Los hechos son duros: una persona sin fortuna ni medios vive a todo lujo en los Estados Unidos y los medios parecen provenir de la labor de su cónyuge para una empresa petrolera de ese país que presta servicios a PEMEX. ¿Favoritismo? ¿Privilegios? Debería investigarse a fondo, pero no lo hará esta administración que optó por que el Director General de Petróleos Mexicanos informara —por sí y ante su jefe— que los contratos se otorgaron sin influencia del hijo del Ejecutivo Federal.

La explicación no convence ni amarra. Entra un distractor mayúsculo del Ejecutivo: establecer una “pausa” en las relaciones diplomáticas entre nuestro país y España. Cualquiera que sea el significado de esa declaración en el ámbito de la diplomacia, la relación política ha estado estancada por la postura de reclamación del presidente López Obrador al Estado Español en torno a los múltiples hechos del surgimiento de la Nueva España.

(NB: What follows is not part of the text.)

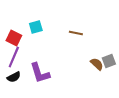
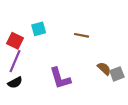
gray square: (109, 61) -> (117, 74), moved
purple L-shape: (40, 73) -> (60, 78), moved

En la desesperación que va creciendo surge la denuncia de corrupción y se recurre a la distracción. No hay ninguna mesura: las relaciones entre Estados y con mayor razón las históricas y culturales más profundas no están a disposición del interés político personal, porque son patrimonio de toda la sociedad. Ser y ejercer como jefe del Estado no es una conveniencia sino una responsabilidad.